WORK ITEM — Reproduce every line of the records below word for word, but leave the pictures out.

☆ ☆ ☆

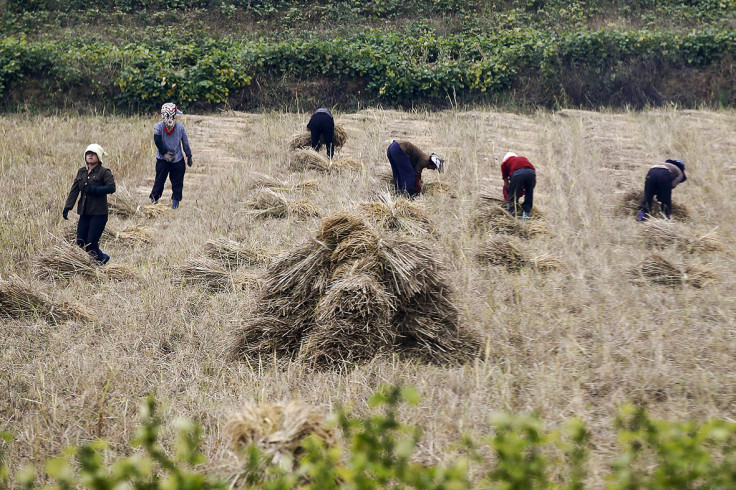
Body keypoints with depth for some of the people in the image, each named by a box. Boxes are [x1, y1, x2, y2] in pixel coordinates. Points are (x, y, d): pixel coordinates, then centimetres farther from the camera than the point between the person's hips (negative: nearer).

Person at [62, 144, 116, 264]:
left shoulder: (104, 172, -4)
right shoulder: (81, 172, 13)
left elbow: (111, 188, -17)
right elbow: (74, 190, 11)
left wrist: (94, 189, -24)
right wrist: (67, 207, 2)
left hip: (99, 213, -6)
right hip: (84, 212, 6)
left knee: (91, 242, -10)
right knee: (81, 242, 3)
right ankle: (102, 257, 22)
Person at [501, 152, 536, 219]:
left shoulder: (504, 163, 31)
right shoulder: (523, 158, 41)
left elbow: (506, 183, 33)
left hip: (517, 173, -3)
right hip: (531, 171, 3)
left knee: (513, 196, 10)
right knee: (529, 195, 20)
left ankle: (513, 215, 8)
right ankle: (526, 213, 20)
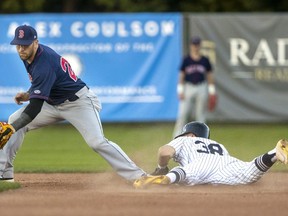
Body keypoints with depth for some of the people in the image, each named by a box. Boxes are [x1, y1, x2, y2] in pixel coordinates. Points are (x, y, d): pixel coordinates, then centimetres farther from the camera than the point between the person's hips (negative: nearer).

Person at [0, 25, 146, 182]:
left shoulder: (44, 65, -30)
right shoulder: (28, 55, -2)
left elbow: (36, 106, -36)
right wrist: (28, 95, -3)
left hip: (79, 102, -9)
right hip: (54, 103, 9)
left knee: (97, 142, -25)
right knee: (15, 120, -1)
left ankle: (137, 175, -23)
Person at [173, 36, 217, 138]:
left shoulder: (205, 60, 5)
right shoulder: (186, 60, 1)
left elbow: (210, 77, 9)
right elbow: (181, 76, 3)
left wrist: (212, 92, 6)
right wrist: (180, 91, -4)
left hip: (202, 88, 1)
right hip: (188, 88, -1)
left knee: (201, 115, 2)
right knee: (183, 114, -9)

☆ ☆ ☆

COMPLETED EXERCISE —
Body keypoints with depth for some of the people in the image, each named by a box. Boxes are [x1, y1, x2, y2] in pixel coordinates. Points are (x, y, d): pixel coordinates, then centimetres farther from the camera than the point between the person's hips (negative: nearer).

Person at [62, 144, 116, 264]:
left shoulder: (104, 172, -4)
right shoulder: (81, 172, 13)
left elbow: (111, 188, -17)
right elbow: (74, 190, 11)
left wrist: (94, 189, -24)
right wrist: (67, 207, 2)
left hip: (99, 213, -6)
right hip: (84, 212, 6)
left knee: (91, 242, -10)
right knee: (81, 242, 3)
right ankle: (102, 257, 22)
Person at [501, 152, 536, 219]:
left shoulder: (504, 163, 31)
right shoulder: (523, 158, 41)
left elbow: (506, 183, 33)
left hip: (517, 173, -3)
right hip: (531, 171, 3)
left knee: (513, 196, 10)
right knee: (529, 195, 20)
left ankle: (513, 215, 8)
right ankle: (526, 213, 20)
Body keypoints with depth for some of the people in the image, each named by a box. Boxes are [x1, y1, x2, y2] in pixel coordinates. Points are (x, y, d): pixel coordinates, then centimetres farther from the camera than the point between the person's hips (negative: nearer).

Person at [0, 25, 146, 182]:
left shoulder: (44, 65, -30)
right shoulder: (28, 55, -2)
left elbow: (36, 106, -36)
right wrist: (28, 95, -3)
left hip: (79, 102, -9)
right hip: (54, 103, 9)
left knee: (97, 142, -25)
right knee: (15, 120, -1)
left ankle: (137, 175, -23)
Person at [173, 36, 217, 138]:
left shoulder: (205, 60, 5)
right shoulder: (186, 60, 1)
left elbow: (210, 77, 9)
right elbow: (181, 76, 3)
left wrist: (212, 92, 6)
right wrist: (180, 91, -4)
left hip: (202, 88, 1)
right hip: (188, 88, -1)
left knee: (201, 115, 2)
right knee: (183, 114, -9)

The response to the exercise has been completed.